La trottinette électrique est de plus en plus fréquente dans les rues des grandes villes françaises. Pour ma part, j’en vois aussi pas mal dans les rues européennes comme à Berlin, Amsterdam ou encore Londres. La société CityBug veut s’engouffrer sur ce nouveau segment très porteur et présente son dernier modèle.

Dès le premier abord, le regard est attiré par l’élégance de Citybug, son design unique avec un carénage intégral, l’absence de câble et l’intégration de l’afficheur, bien protégé à l’avant de la plateforme, soulignant la fluidité d’ensemble de ses lignes.

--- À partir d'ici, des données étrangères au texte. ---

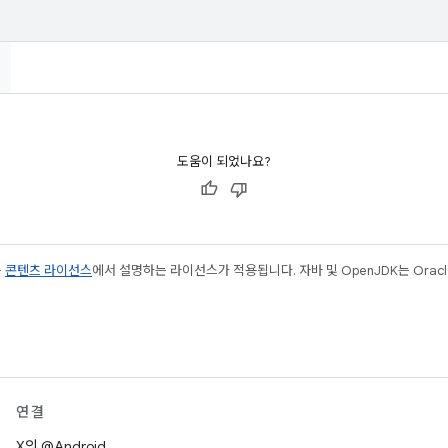
도움이 되었나요?
는
콘텐츠 라이선스
에서 설명하는 라이선스가 적용됩니다. 자바 및 OpenJDK는 Oracl
연결
X의 @Android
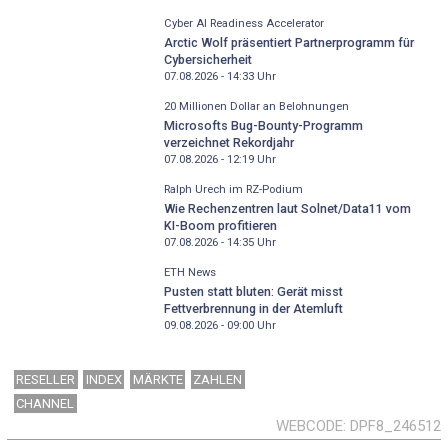
Cyber AI Readiness Accelerator
Arctic Wolf präsentiert Partnerprogramm für
Cybersicherheit
07.08.2026 - 14:33
Uhr
20 Millionen Dollar an Belohnungen
Microsofts Bug-Bounty-Programm
verzeichnet Rekordjahr
07.08.2026 - 12:19
Uhr
Ralph Urech im RZ-Podium
Wie Rechenzentren laut Solnet/Data11 vom
KI-Boom profitieren
07.08.2026 - 14:35
Uhr
ETH News
Pusten statt bluten: Gerät misst
Fettverbrennung in der Atemluft
09.08.2026 - 09:00
Uhr
RESELLER
INDEX
MÄRKTE
ZAHLEN
CHANNEL
WEBCODE
DPF8_246512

La conduite de Citybug s’avère aisée et intuitive comme sur un gyropode. Pas de frein ni d’accélérateur aux poignées ! Il suffit de donner une première impulsion avec les pieds et de pousser le guidon vers l’avant pour accélérer. On maintient ensuite sa vitesse sans action sur le guidon. Ce système de pilotage, breveté, procure une accélération progressive, continue et sans aucun à-coup pour le plus grand plaisir du rider.

Dans la même logique, on décélère en ramenant le guidon vers soi. Et pour un freinage appuyé qui coupe également le moteur, Citybug possède un frein sur roue à l’arrière de la plateforme comme sur une trottinette classique.

Le moteur de 250 Watts intégré à la roue arrière permet d’atteindre une vitesse de 6 à 18 km/heure. Il est alimenté par une batterie Lithium-ion de 200 Wh, parfaitement intégrée dans le plancher, permettant une autonomie de 15 à 18 km. Cette capacité de batterie satisfait aux petits trajets urbains et autorise une recharge dans un temps très court de moins de 3 heures. Le poids total de Citybug est de 12,2 kilos.

Citybug sera commercialisée dès le 1er juillet par différents canaux de distribution, sur internet www.citybug.com et dans des magasins spécialisés de mobilité. Citybug sera disponible au lancement en deux coloris, blanc ou noir, au prix public conseillé de 999 euros.